■ INSTRUCTIONS FOR THE TASK
Omitting all images, output the entries that follow exactly as written.

■ INFORMATION SUPPLIED

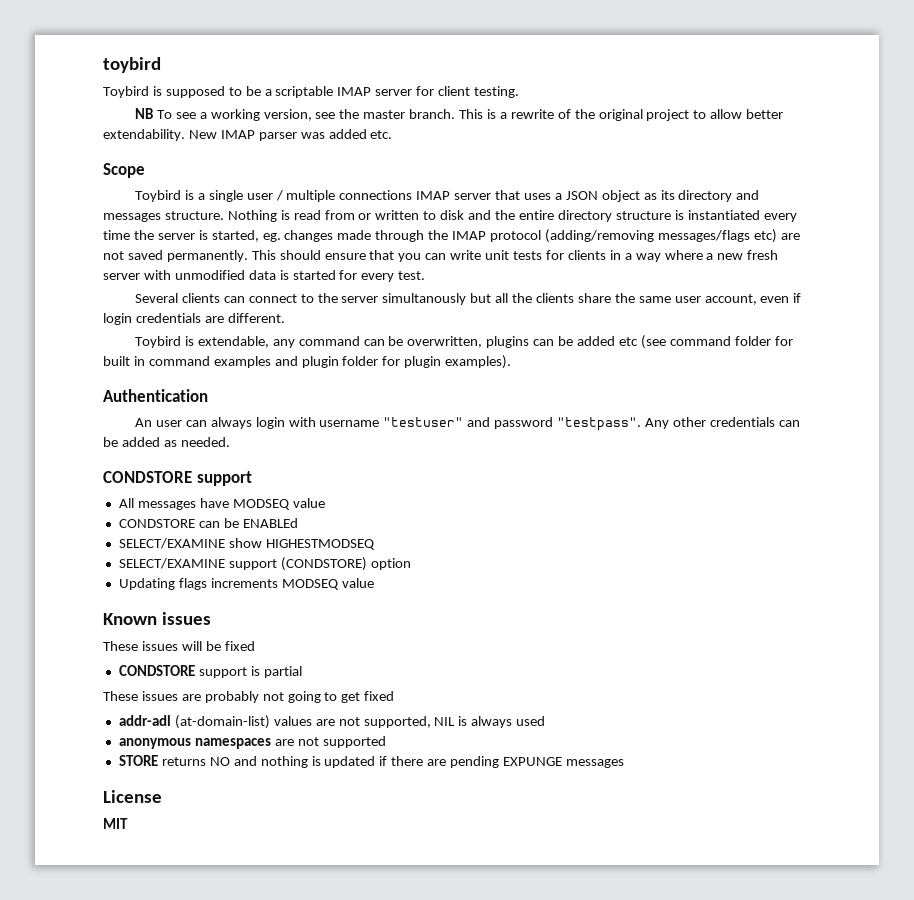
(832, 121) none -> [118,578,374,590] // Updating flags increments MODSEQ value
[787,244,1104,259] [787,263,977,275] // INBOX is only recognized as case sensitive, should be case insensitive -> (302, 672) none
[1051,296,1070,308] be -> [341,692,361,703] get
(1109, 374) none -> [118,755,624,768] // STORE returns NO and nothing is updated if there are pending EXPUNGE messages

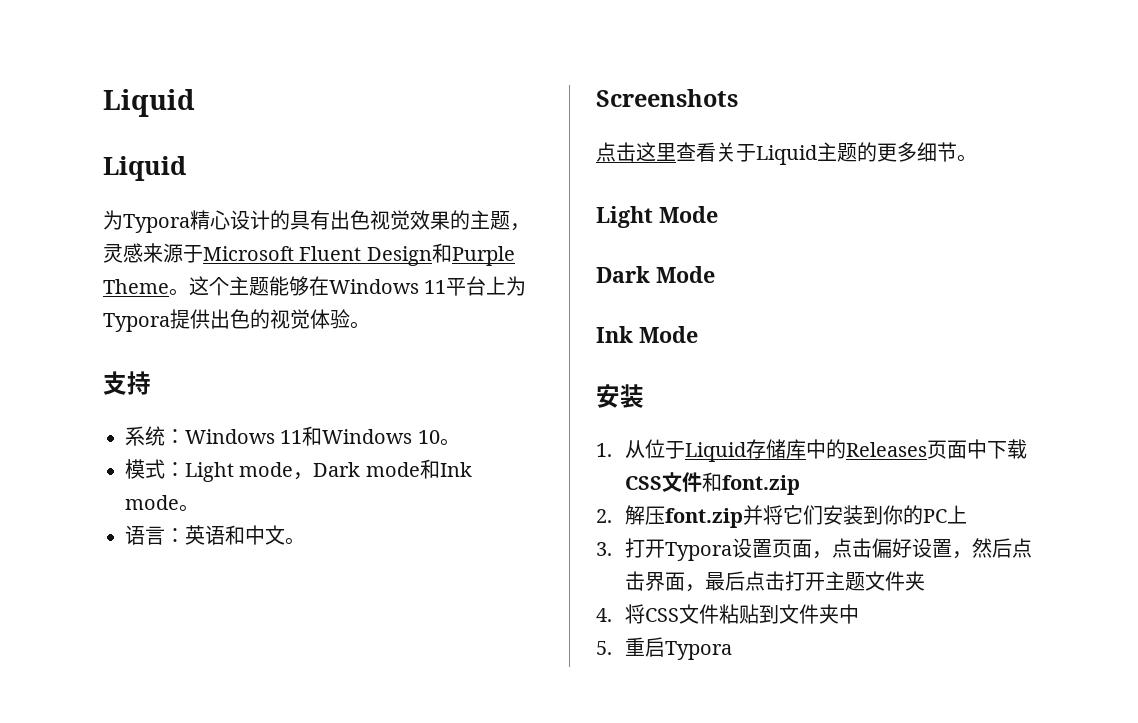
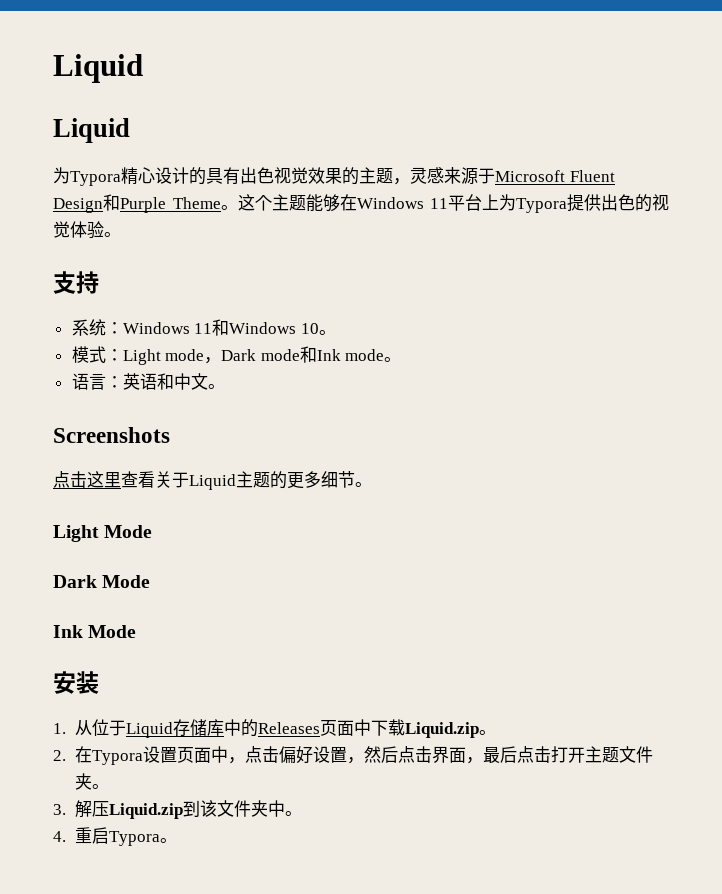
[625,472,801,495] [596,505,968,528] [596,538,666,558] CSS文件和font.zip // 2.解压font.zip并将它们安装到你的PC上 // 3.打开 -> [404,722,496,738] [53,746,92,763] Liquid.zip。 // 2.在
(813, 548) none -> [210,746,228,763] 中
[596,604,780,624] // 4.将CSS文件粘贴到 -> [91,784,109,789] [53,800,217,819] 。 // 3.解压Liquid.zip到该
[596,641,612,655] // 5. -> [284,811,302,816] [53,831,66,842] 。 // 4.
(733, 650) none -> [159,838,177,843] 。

■ ANSWER SPACE
(832, 121) none -> [118,578,374,590] // Updating flags increments MODSEQ value
[787,244,1104,259] [787,263,977,275] // INBOX is only recognized as case sensitive, should be case insensitive -> (302, 672) none
[1051,296,1070,308] be -> [341,692,361,703] get
(1109, 374) none -> [118,755,624,768] // STORE returns NO and nothing is updated if there are pending EXPUNGE messages

[625,472,801,495] [596,505,968,528] [596,538,666,558] CSS文件和font.zip // 2.解压font.zip并将它们安装到你的PC上 // 3.打开 -> [404,722,496,738] [53,746,92,763] Liquid.zip。 // 2.在
(813, 548) none -> [210,746,228,763] 中
[596,604,780,624] // 4.将CSS文件粘贴到 -> [91,784,109,789] [53,800,217,819] 。 // 3.解压Liquid.zip到该
[596,641,612,655] // 5. -> [284,811,302,816] [53,831,66,842] 。 // 4.
(733, 650) none -> [159,838,177,843] 。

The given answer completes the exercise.